As for the third question, can you tell left or right foot from the length of the toes, or as Alastair more clearly phrased it, which part of the hoof is the longest, the inside or outside? According to Alastair’s study, this errs towards the outside toes, but this isn’t always the case. Of 12 legs he examined, 9 of the legs demonstrated that the outside toe was longer, while the inside toe was longer for two legs, and on one left foot, the toe lengths were even. To corroborate this, in Mammal Tracks and Sign (again, 2nd edition) Elbroch notes that “toe 3 is often slightly smaller than toe 4, but not always” for both the fronts and hinds.
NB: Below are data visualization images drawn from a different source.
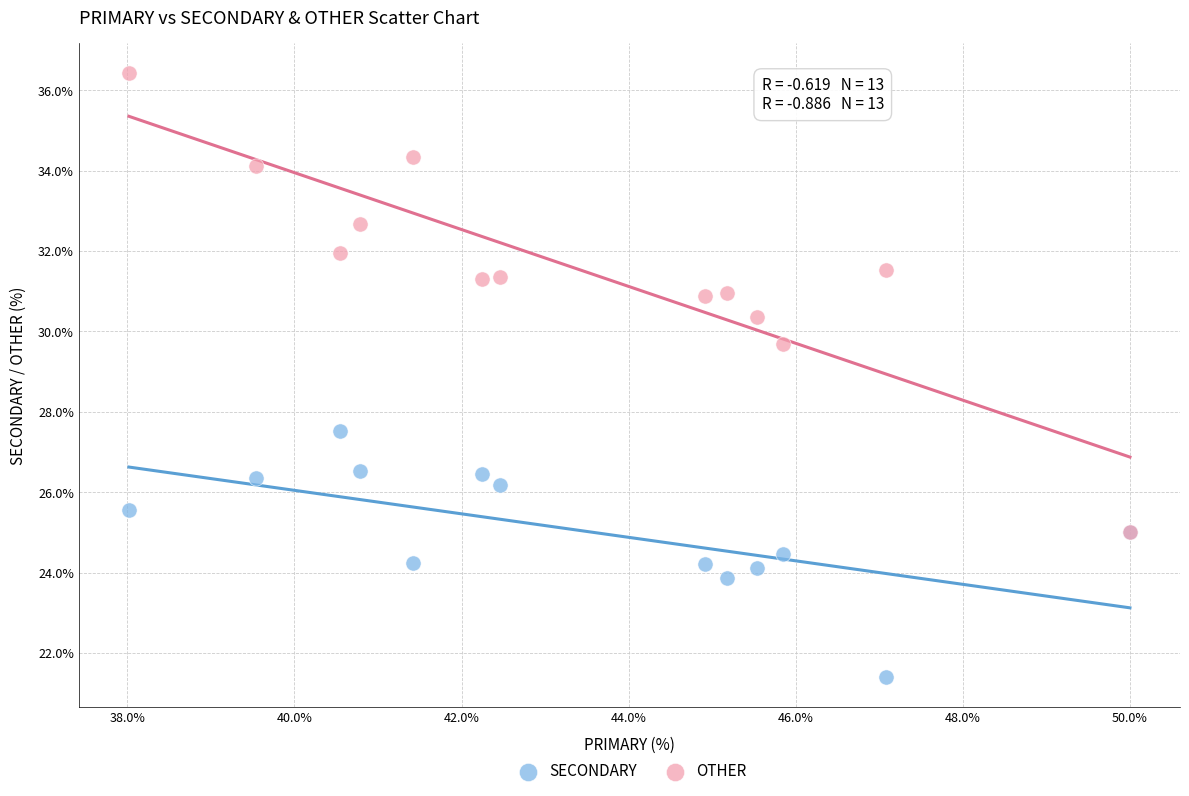

Across all series, what Y value is closest to 28?

27.5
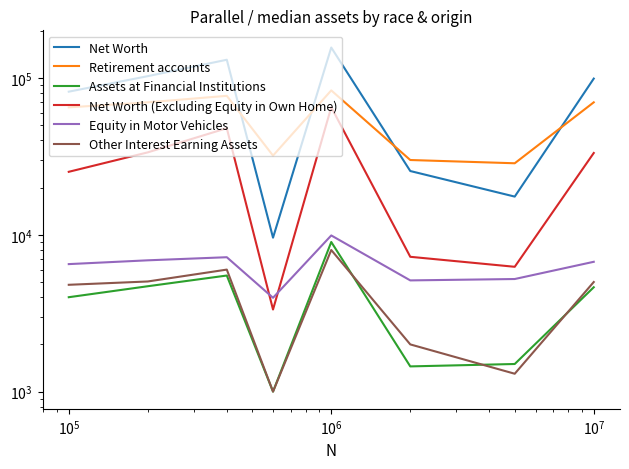

True or false: Net Worth and Retirement accounts intersect in this chart.

True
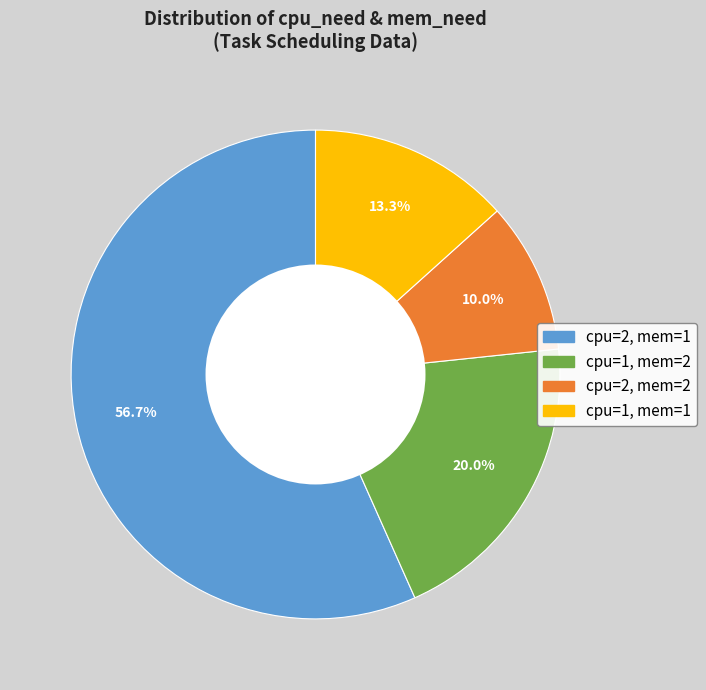

Is there a majority slice in this chart?

Yes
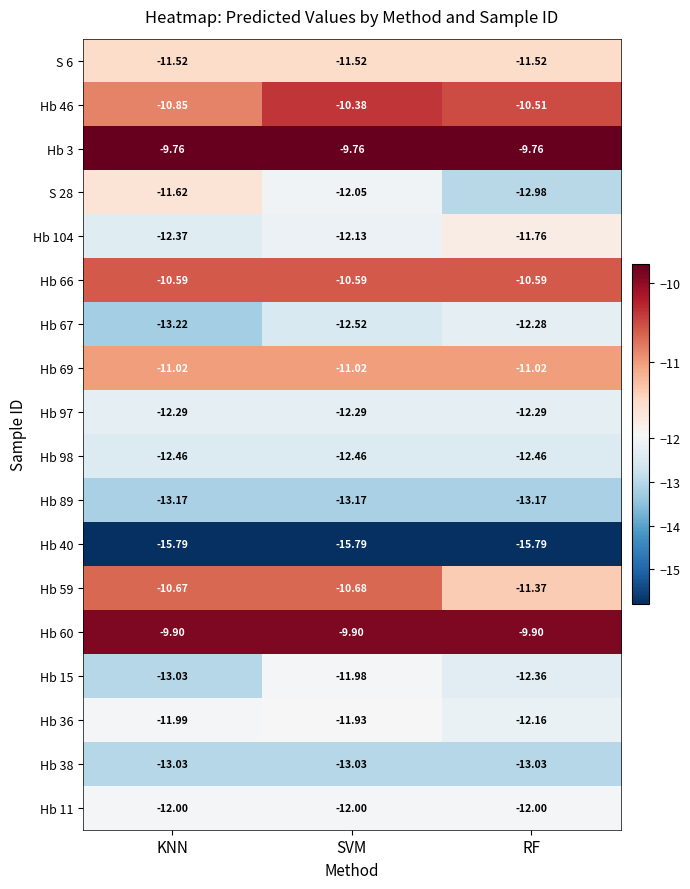

Is the value of Hb 59 at KNN greater than the value of Hb 15 at KNN?

Yes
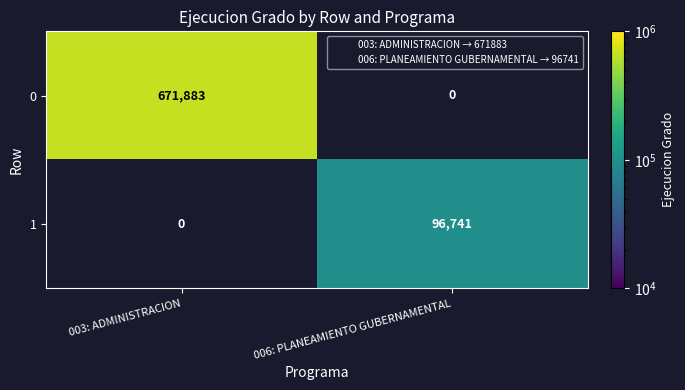

Which category has the highest value in the 0 series?

003: ADMINISTRACION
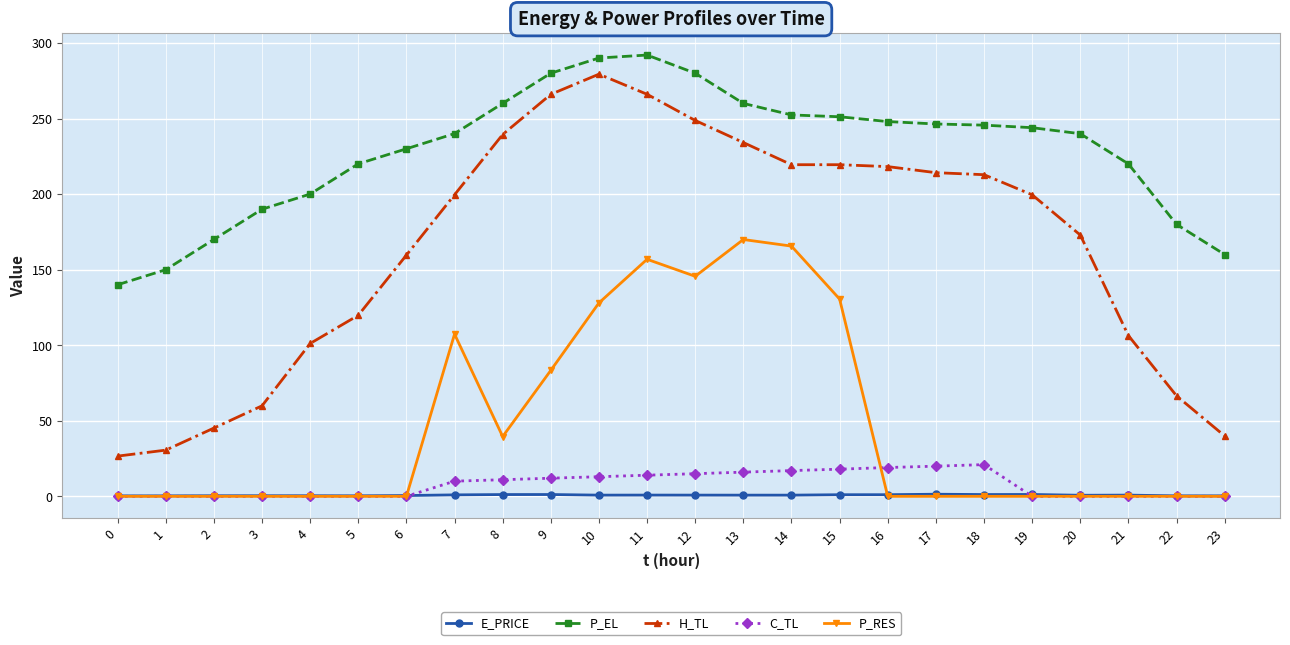

True or false: P_RES has a value of 169.9 at 13.

True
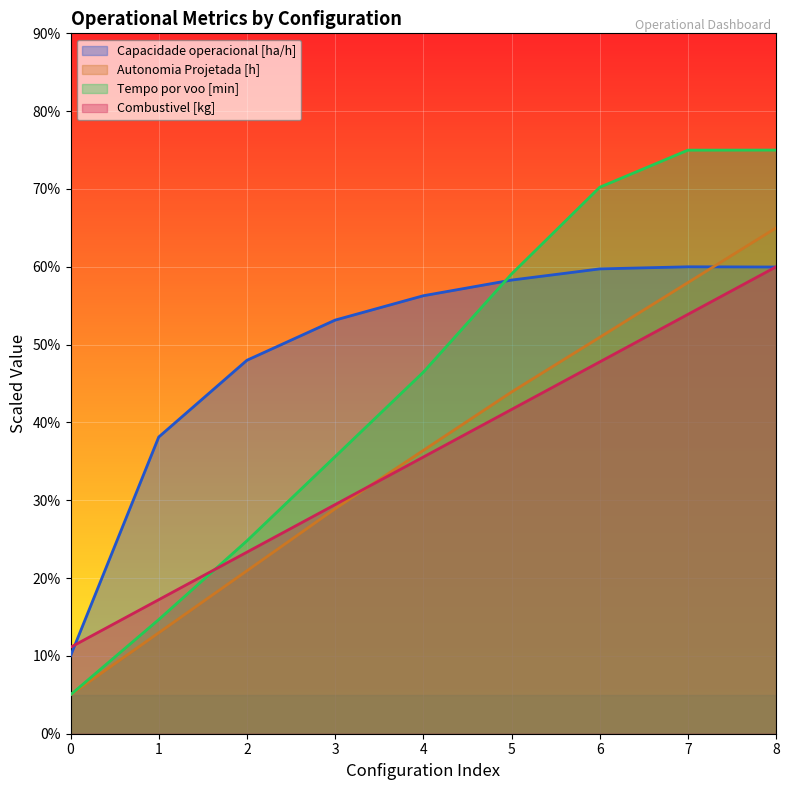

How many data points in Autonomia Projetada [h] are less than 36?

4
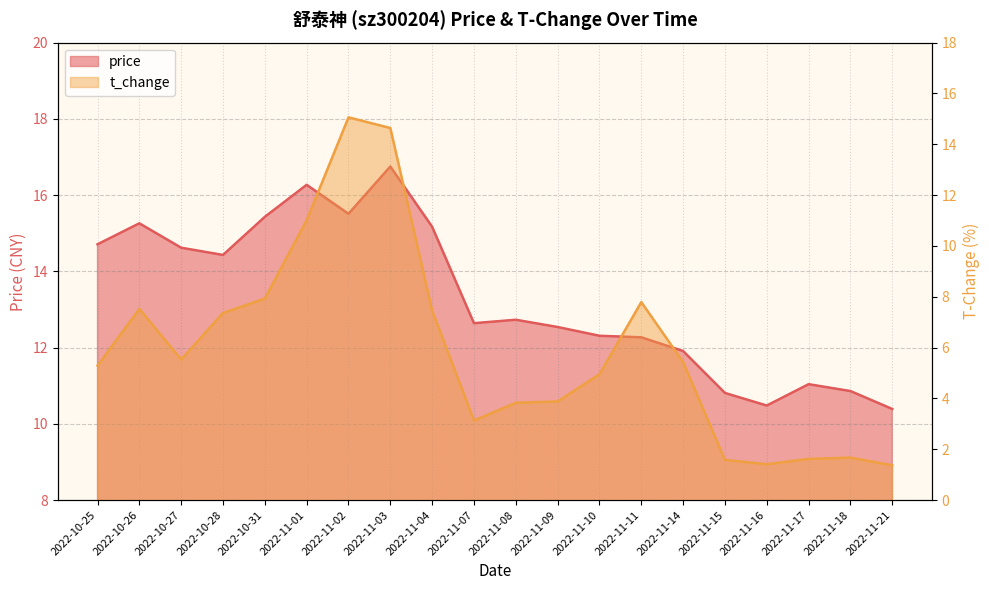

What is the label of the 2nd point from the right?

2022-11-18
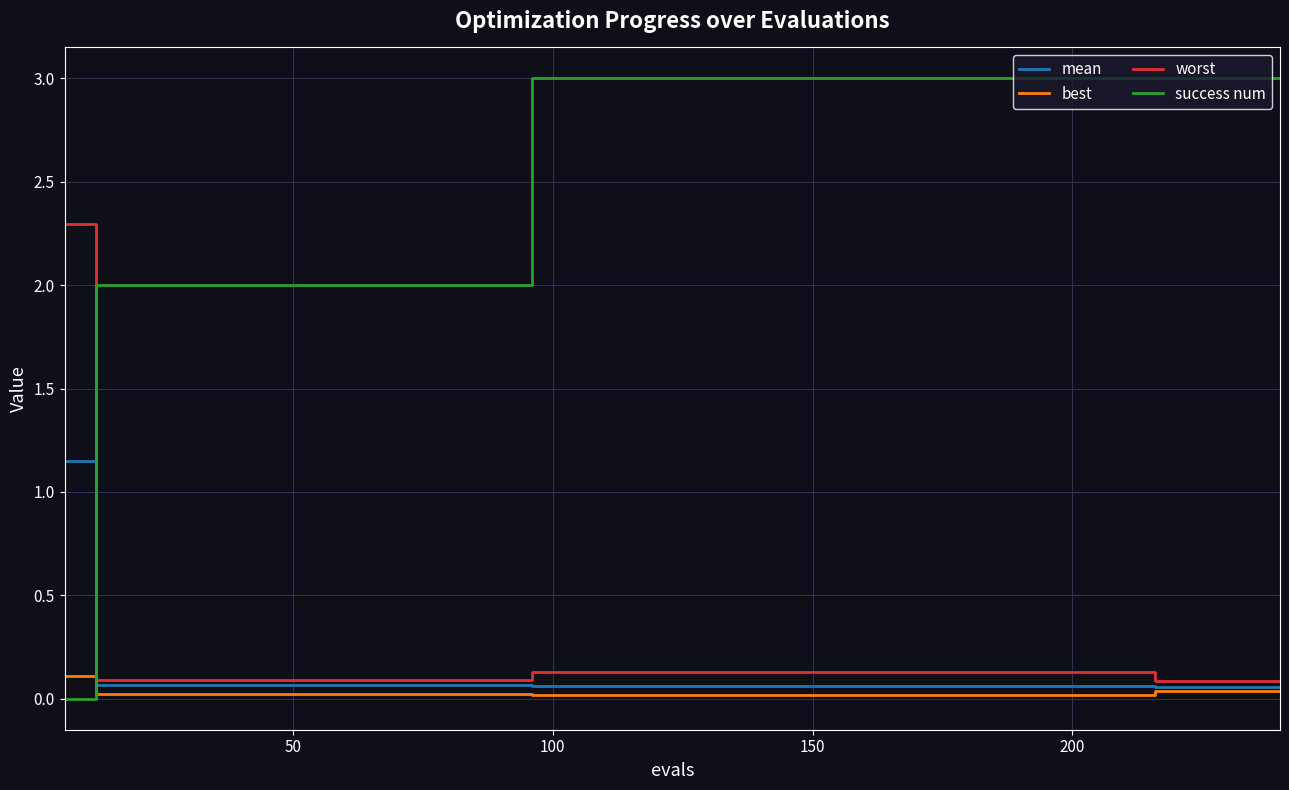

List the series in order of their peak value, lowest first.

best, mean, worst, success num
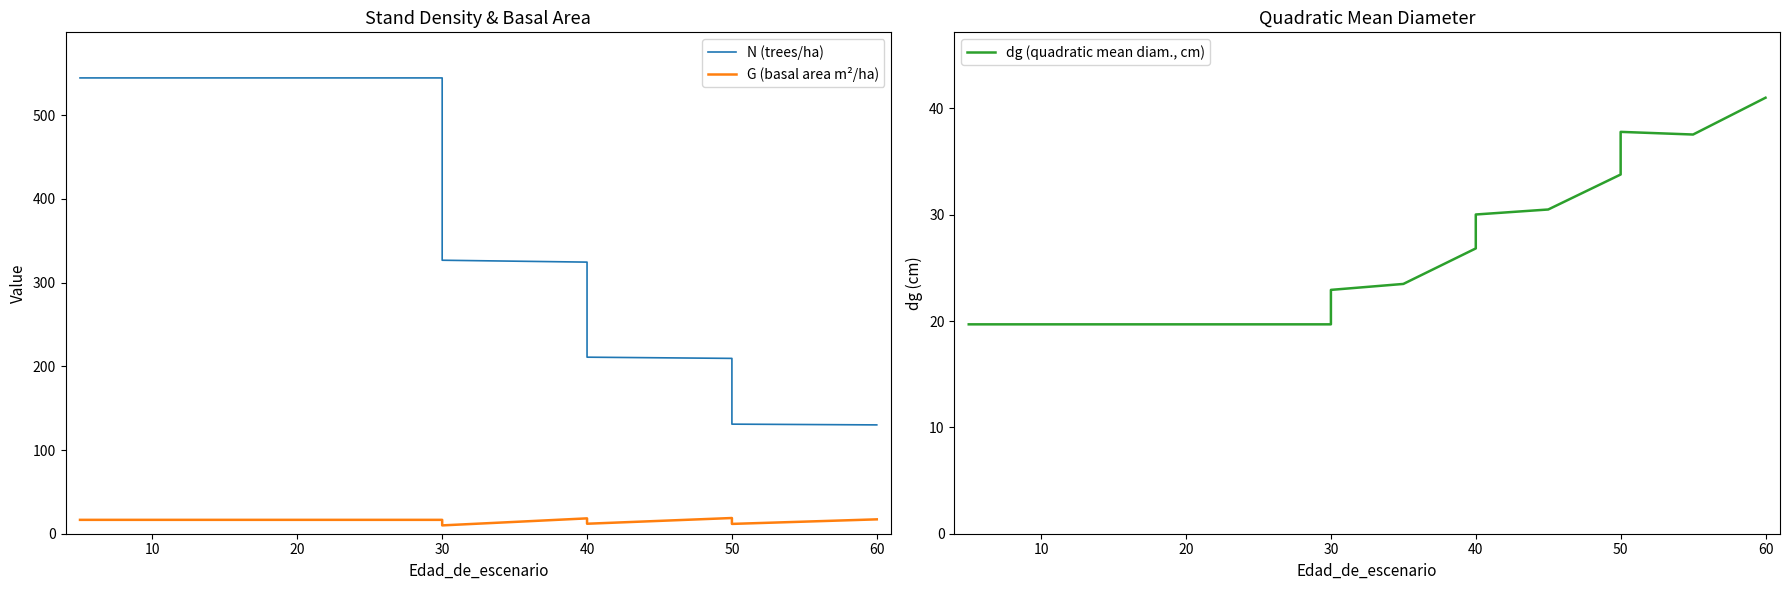

Which series has the largest total across all categories?

N (trees/ha)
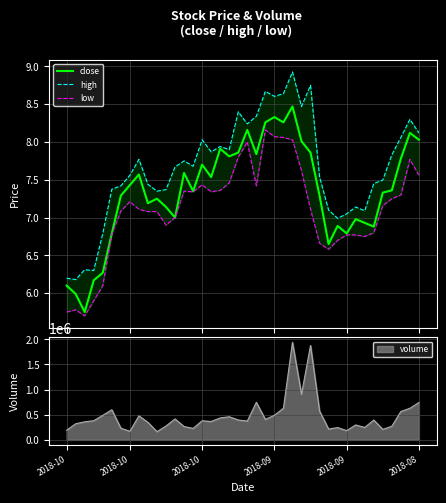

At which category is the sum across all series the highest?

25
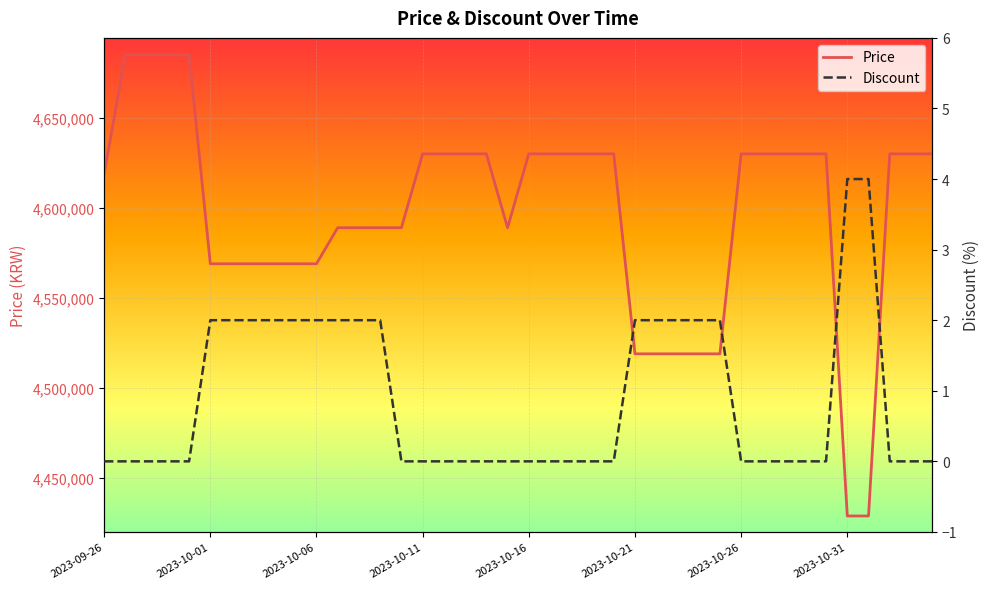

What is the maximum value for Price?

4685000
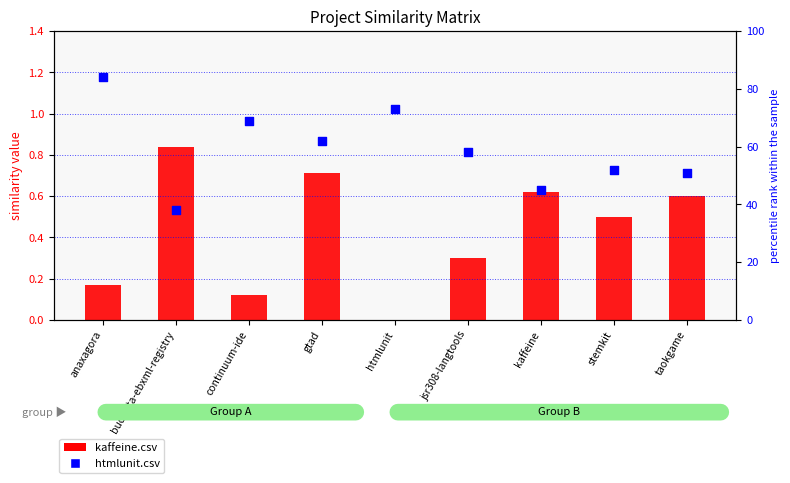

Which series contains the lowest Y value?

kaffeine.csv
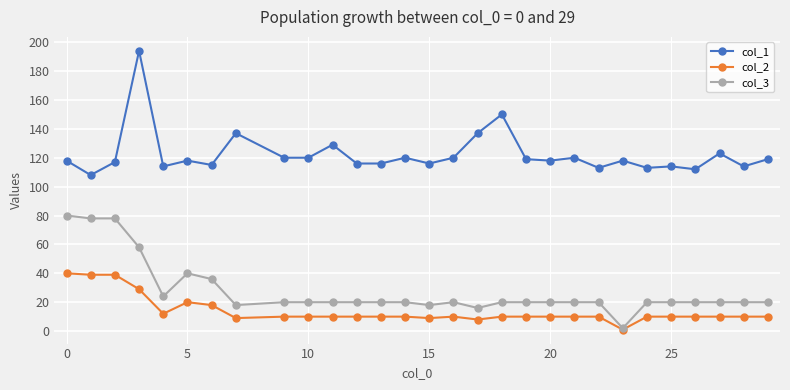

Reading right to left, what are all the values shown in this chart?

col_1: 119.0	114.0	123.0	112.0	114.0	113.0	118.0	113.0	120.0	118.0	119.0	150.0	137.0	120.0	116.0	120.0	116.0	116.0	129.0	120.0	120.0	137.0	115.0	118.0	114.0	194.0	117.0	108.0	118.0
col_2: 10.0	10.0	10.0	10.0	10.0	10.0	1.0	10.0	10.0	10.0	10.0	10.0	8.0	10.0	9.0	10.0	10.0	10.0	10.0	10.0	10.0	9.0	18.0	20.0	12.0	29.0	39.0	39.0	40.0
col_3: 20.0	20.0	20.0	20.0	20.0	20.0	2.0	20.0	20.0	20.0	20.0	20.0	16.0	20.0	18.0	20.0	20.0	20.0	20.0	20.0	20.0	18.0	36.0	40.0	24.0	58.0	78.0	78.0	80.0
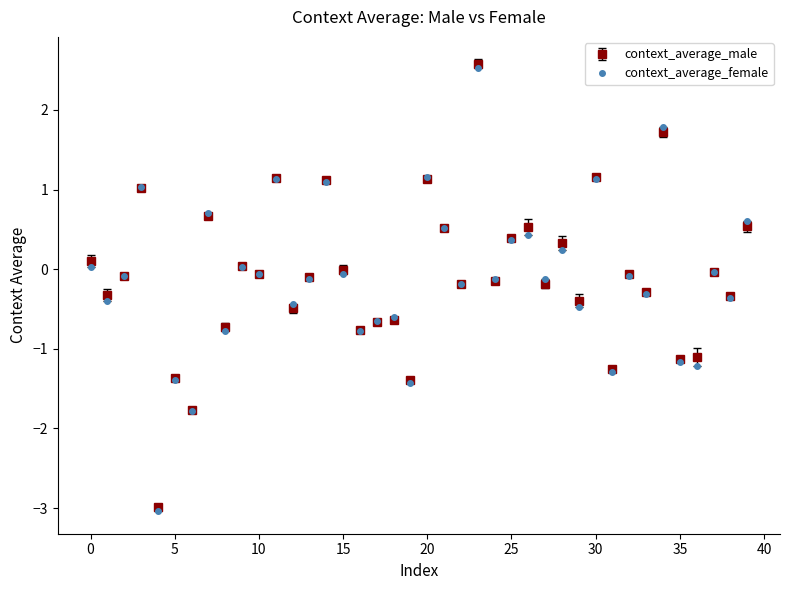

Which series has the largest range (max minus min)?

context_average_male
The results of Alastair’s study, and Elbroch’s notes are great to read about for this question because it agrees with my own ongoing study. Here is a short video I made of two incidents of finding rear legs of deer and comparing the toe length to see if the outside toe is larger, and then confirming the position of the leg to the body by looking at the ball socket which would have articulated with the pelvis.
3) Can you tell left or right foot from the length of the toes? Most of the time the outside toe, toe 4, is longer.
The anatomy and morphology of animals reveal so much of the natural history of the animal, from the skull to the toes, we can see their lives written in their bodies. By taking the time to better understand other animal bodies we can come to understand more from their trails as we track them. We can come to know the animal better both physically as well as ethologically, and to know someone better helps create stronger relationships, stronger bonds of connection. These stronger bonds hopefully turn into more care and consideration of the lives of others. I have found over and over in my life that when I am in better relationship with someone I want to do more to honour them and find it much harder to disregard their feelings or ways of being in the world. They are no longer a stranger but instead an acquaintance, a neighbour, kith, and I am motivated to come with respect, consideration and care.
Big thanks to the deer, to Alexis and Alastair for helping to teach me more.